Fear of damage – if you fear that pain is due to permanent damage in your body then you are likely to experience more severe pain.

Fear avoidance – People can become fearful of movement due to pain and concerns about causing damage, so they avoid certain movements and activities. This can lead to muscle weakness and tightness, joint stiffness and increased nerve sensitivity.

Past experience of pain – affects expectation and has a powerful impact on shaping our pain experience.

Hypervigilance – this is a common feature of anxiety and depression which is often associated with chronic pain. People are constantly on the look-out for threats to their body and are constantly aware of any painful symptoms or strange sensations.

Pain focus – constantly focusing attention on your pain is likely to increase pain severity.

Catastrophisation – people who have a negative view of their situation and repeatedly play over their problems in their mind often have poor outcomes. Indeed, Main et al (2010) found that the way someone thinks about pain is a better predictor of pain related disability than the intensity of the pain itself.

Feeling out of control – managing pain isn’t easy and people often feel they have no control over their symptoms. Having pain that you can’t control is worrying and often interpreted by the brain as a greater threat resulting in more severe symptoms.

Stress and low mood – when under stress the body releases an excess of certain hormones which influence how we think and feel. This often results in us experiencing more pain. It is quite common for people’s pain to have a direct link to stress.

Anxiety and depression – Anxiety and depression affect the way we think, feel and behave so that people with mental health conditions often experience more pain. A deterioration in mental health can often coincide with an increase in pain.

 

Thankfully there are ways in which you can retrain your nervous system to help turn down your pain.

 

Distraction – our body constantly receives feedback from all over our body, however most of this information is filtered out as it is not deemed useful at that time. For instance, we rarely take notice of how our clothes or shoes feel on our body. Or when we put on a new pair of glasses our body is acutely aware of this new sensation, however after some time we filter this out and forget we are wearing them. Pain can be filtered out in a similar way, especially once we are re-programmed to realize that the pain does not necessarily mean injury!

Pacing – do as much exercise as you can manage without exacerbating your symptoms. For example if you can walk for 5 minutes without any pain, but 6 minutes hurts, then just walk for 5 minutes. This time can slowly be increased as you are able. This puts you back in control of your pain and allows you to stay active so that you no longer associate activity with pain. It also gives you achievable short term goals that you can work towards, such as increasing walking time to 10 minutes. It is important to focus on these short term goals so that you can see progress in your condition

Relaxation – relaxation is an essential element of any pain management programme as it reduces stress, anxiety and catastrophisation. This could be through meditation, progressive muscle relaxation or any formal relaxation technique. Some studies have shown that meditation can reduce chronic pain by up to 50%.
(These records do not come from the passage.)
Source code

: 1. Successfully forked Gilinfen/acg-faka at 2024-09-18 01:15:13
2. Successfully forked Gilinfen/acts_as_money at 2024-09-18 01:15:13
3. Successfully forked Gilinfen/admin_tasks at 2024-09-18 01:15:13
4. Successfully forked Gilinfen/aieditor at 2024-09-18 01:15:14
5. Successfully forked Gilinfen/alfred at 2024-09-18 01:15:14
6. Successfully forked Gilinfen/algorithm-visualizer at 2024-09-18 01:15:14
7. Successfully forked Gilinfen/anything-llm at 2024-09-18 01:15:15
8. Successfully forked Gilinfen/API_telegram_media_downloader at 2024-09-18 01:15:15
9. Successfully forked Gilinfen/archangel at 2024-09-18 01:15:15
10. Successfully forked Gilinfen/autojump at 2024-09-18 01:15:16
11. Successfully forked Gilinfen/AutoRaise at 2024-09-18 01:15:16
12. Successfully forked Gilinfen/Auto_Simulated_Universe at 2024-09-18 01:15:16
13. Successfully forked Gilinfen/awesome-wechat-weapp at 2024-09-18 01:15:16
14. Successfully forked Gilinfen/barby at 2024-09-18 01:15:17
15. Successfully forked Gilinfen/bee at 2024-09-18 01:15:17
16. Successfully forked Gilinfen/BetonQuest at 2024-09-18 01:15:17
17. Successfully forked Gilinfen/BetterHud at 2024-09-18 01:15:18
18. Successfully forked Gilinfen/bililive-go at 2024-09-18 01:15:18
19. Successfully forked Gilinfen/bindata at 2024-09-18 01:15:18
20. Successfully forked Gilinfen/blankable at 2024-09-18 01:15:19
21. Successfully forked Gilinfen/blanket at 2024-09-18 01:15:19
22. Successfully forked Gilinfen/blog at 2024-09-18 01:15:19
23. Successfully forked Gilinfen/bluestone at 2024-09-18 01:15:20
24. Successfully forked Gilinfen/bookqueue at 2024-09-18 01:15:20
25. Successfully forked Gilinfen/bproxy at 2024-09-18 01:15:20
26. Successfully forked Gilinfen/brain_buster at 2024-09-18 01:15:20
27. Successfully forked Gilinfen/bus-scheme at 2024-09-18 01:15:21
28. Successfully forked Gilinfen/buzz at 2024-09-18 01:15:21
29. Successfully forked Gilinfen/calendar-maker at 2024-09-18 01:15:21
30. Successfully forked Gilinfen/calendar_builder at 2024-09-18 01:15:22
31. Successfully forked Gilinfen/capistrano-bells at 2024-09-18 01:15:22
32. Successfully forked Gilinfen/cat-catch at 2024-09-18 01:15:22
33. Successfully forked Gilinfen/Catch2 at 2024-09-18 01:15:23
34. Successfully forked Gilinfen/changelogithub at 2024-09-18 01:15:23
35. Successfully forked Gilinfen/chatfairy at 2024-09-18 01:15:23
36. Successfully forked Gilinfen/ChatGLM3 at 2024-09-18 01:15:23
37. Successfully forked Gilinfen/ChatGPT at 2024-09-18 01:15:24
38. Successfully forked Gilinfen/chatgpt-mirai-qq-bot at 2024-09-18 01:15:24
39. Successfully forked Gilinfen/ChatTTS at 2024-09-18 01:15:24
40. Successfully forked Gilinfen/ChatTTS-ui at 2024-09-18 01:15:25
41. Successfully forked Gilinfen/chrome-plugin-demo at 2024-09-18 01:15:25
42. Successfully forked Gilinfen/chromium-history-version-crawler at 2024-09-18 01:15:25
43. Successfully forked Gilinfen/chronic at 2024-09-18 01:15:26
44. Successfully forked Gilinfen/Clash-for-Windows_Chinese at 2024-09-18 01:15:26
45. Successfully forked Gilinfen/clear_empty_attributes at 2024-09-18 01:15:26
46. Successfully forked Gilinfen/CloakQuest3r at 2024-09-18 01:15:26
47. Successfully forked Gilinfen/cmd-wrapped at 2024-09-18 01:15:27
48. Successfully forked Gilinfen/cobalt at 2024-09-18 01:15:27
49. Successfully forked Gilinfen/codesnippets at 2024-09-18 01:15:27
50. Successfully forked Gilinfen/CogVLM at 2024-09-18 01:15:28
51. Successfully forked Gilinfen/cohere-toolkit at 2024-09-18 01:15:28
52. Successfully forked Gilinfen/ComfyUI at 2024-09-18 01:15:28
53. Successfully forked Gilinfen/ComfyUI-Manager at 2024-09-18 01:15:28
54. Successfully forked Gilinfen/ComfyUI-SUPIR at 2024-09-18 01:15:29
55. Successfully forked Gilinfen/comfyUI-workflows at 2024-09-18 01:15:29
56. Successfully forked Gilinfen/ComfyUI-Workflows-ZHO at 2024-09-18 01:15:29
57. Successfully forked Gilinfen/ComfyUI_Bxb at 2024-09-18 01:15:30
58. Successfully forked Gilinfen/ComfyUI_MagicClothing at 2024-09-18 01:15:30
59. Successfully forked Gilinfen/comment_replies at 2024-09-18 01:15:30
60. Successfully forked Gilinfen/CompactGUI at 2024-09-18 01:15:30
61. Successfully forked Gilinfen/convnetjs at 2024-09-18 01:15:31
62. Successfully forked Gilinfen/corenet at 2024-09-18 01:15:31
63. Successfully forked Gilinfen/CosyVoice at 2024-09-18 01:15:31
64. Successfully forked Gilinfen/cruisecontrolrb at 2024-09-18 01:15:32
CBT – Cognitive Behavioural Therapy helps people to identify and challenge negative thoughts (eg. pain means damage) and in doing so can improve mood and alter negative behavior (such as fear avoidance).

So there is hope for chronic pain sufferers. With the correct approach that emphasizes education, a graded exercise programme, Physiotherapy and other interventions (CBT, relaxation techniques, meditation) excellent results are now being seen.